The high profile nationwide search to replace Alex Trebek has turned into a fiasco more fit for The Gong Show than for Jeopardy!, and Mike Richards may have become the most hapless game show figure since Ralph Kramden.
Even before Richards was forced out of his position after only a day of taping by the discovery of embarrassing remarks about women, Haitians and Jews, his hiring was being sharply criticized because of his apparent conflict of interest as the show’s executive producer, and his selection despite lower audience approval scores than others who had auditioned.
The phenomenon of the searcher getting the job is most often associated with former Vice President Dick Cheney, who, after being tasked in 2000 by then-candidate George W. Bush with finding a running mate, ended up with the job himself. But the truth is that it’s not uncommon for organizations to conduct high-profile, nationwide searches – especially for CEO positions — only to conclude that someone involved in the search is the right person for the job.
Inevitably, no matter how worthy the selection, those circumstances lead to skepticism and speculation about improper influence, cronyism, and worse.
In some instances, one or more insiders is a candidate from the outset, as was the case with Richards. In those instances, it should be fairly easy to isolate that individual from the search, and while it may not be possible to entirely exclude internal politics from the selection, everyone was upfront from the beginning. (There’s some question in Richards’ case whether he was adequately removed from the decision making.)

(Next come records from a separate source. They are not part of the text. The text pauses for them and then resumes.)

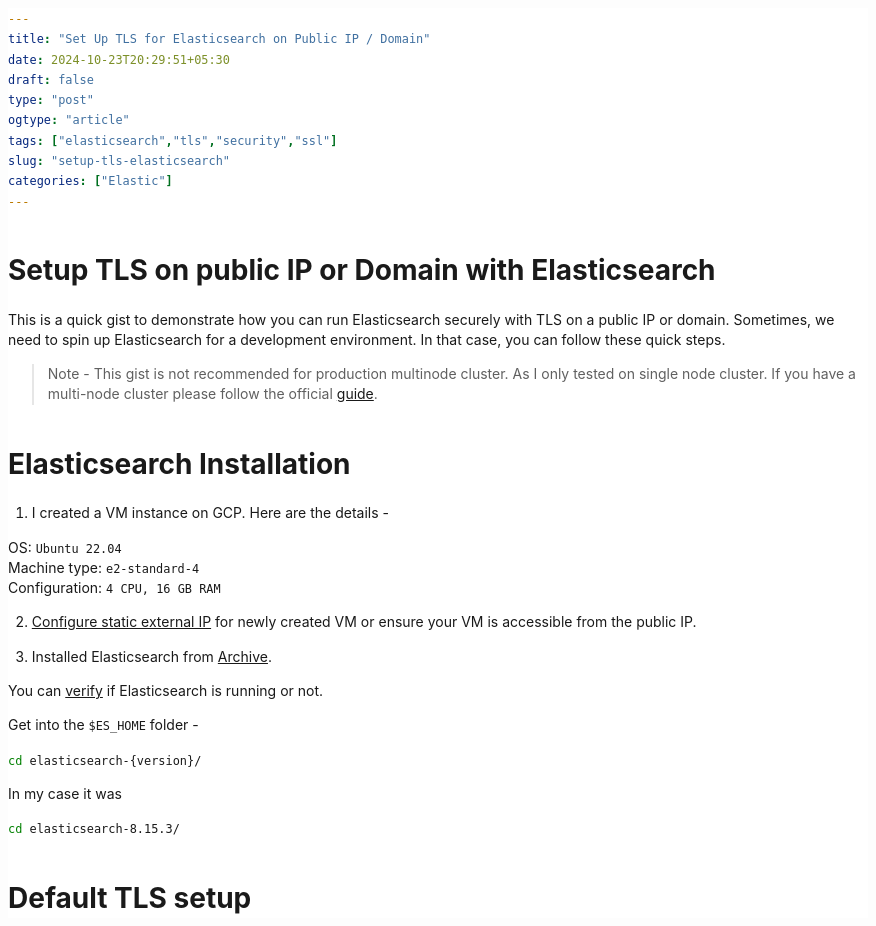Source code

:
 ```yaml
---
title: "Set Up TLS for Elasticsearch on Public IP / Domain"
date: 2024-10-23T20:29:51+05:30
draft: false
type: "post"
ogtype: "article"
tags: ["elasticsearch","tls","security","ssl"]
slug: "setup-tls-elasticsearch"
categories: ["Elastic"]
---
```


# Setup TLS on public IP or Domain with Elasticsearch

This is a quick gist to demonstrate how you can run Elasticsearch securely with TLS on a public IP or domain. Sometimes, we need to spin up Elasticsearch for a development environment. In that case, you can follow these quick steps.

> Note - This gist is not recommended for production multinode cluster. As I only tested on single node cluster. If you have a multi-node cluster please follow the official [guide](https://www.elastic.co/guide/en/elasticsearch/reference/current/manually-configure-security.html).

# Elasticsearch Installation

1. I created a VM instance on GCP. Here are the details -  

OS: `Ubuntu 22.04`  
Machine type: `e2-standard-4`  
Configuration: `4 CPU, 16 GB RAM`  

2. [Configure static external IP](https://cloud.google.com/compute/docs/ip-addresses/configure-static-external-ip-address) for newly created VM or ensure your VM is accessible from the public IP.

3. Installed Elasticsearch from [Archive](https://www.elastic.co/guide/en/elasticsearch/reference/current/targz.html).

You can [verify](https://www.elastic.co/guide/en/elasticsearch/reference/current/targz.html#_check_that_elasticsearch_is_running) if Elasticsearch is running or not. 

Get into the `$ES_HOME` folder -

```sh
cd elasticsearch-{version}/
```

In my case it was
```sh
cd elasticsearch-8.15.3/
```

# Default TLS setup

But in others, such as Cheney’s, the person tasked with conducting the search ends up with the job. In those instances, people will inevitably ask at what point in the process the person became a candidate, whether they were honest about their ambitions, whether they exercised undue influence on the search process in order to promote their own interests, and so forth. All of these questions, and more, have been raised in the Jeopardy! matter, and we have seen them raised in CEO searches that we have been involved in with clients.
What can you do to prepare for those questions and to answer them effectively? Here are a few things based on our own recent experience with this kind of situation:
- Be as clear as possible about the point at which the individual became a candidate, and what steps were taken at that time to remove the individual from the selection process.
- Have a clear explanation about not only why that person became a candidate, but why they were not a candidate earlier? Were they not initially interested in the job? Was there a change in circumstances that explains their changed interest? Did the qualities that were being sought change as, perhaps, the organization reconsidered its needs or even the job description?
- Avoid making it seem as though the search failed. No organization wants to be led by someone who appears to have gotten the job by default. This may be especially difficult if there has been a commitment, or a widespread understanding, that the organization was seeking an outsider for a new perspective or a fresh start. But it can still be done by emphasizing the inside candidate’s unique qualities, the organization’s continued commitment to renewal, and an emphasis on long-term goals.
- Don’t forget to vet the candidate thoroughly. Just because the individual is an insider doesn’t mean a deep dive into his or her background isn’t necessary. The podcasts that did Mike Richards in shouldn’t have been very difficult to find had the people responsible for vetting candidates been looking for it.
- In explaining why a nationwide (or even global) search ended up producing someone who was connected with the search itself, there will be a natural tendency to disparage the other candidates. This tendency should be resisted. Even if they are not named, the identities of at least some of those other candidates are likely to leak out, embarrassing them as well as the organization, and potentially making future searches more difficult.
- As is often the case, process can be your friend. Emphasize the care and integrity with which the process unfolded, and confidence that, despite the unexpected outcome, it produced the best possible result for the organization.
- Be clear about whether the selection is a permanent or interim leader, and if it’s the latter, what the longer timeline is. It may be something in the middle: a transitional leader to continue transformation of the organization until it reaches a point at which a new, long-term leader may be sought.
- Expect some skepticism and be patient with it. It’s natural for people to be cynical about outcomes that favor well-placed insiders. Use facts to combat rumors, but don’t use heavy-handed tactics to try to quash internal discussion – they will be counterproductive. If you’ve made the right decision, the quality of that individual’s leadership will win out over time.
There are no guarantees, but if you do all these things, you might just hit the Daily Double.
Three weeks after securing one of the most sought-after roles in cable television, it has been revealed that Mike Richards would no longer be the executive producer of “Jeopardy!”
Sony announced yesterday (8/31/21) that Richards would be stepping down immediately from the role, also being temporarily replaced at the famed show “Wheel of Fortune.” It appears that despite the studio’s best efforts, this crisis was too much to overcome after it became apparent that Richards’s past comments would not quickly be forgiven.
This development does not close the book on this unfolding drama, as Sony’s leadership will still need to continue its efforts to win back the love of roiled fans. The considerations above remain truer than ever as these leaders face an uphill battle in garnering excitement around whoever might be considered next for this coveted host position.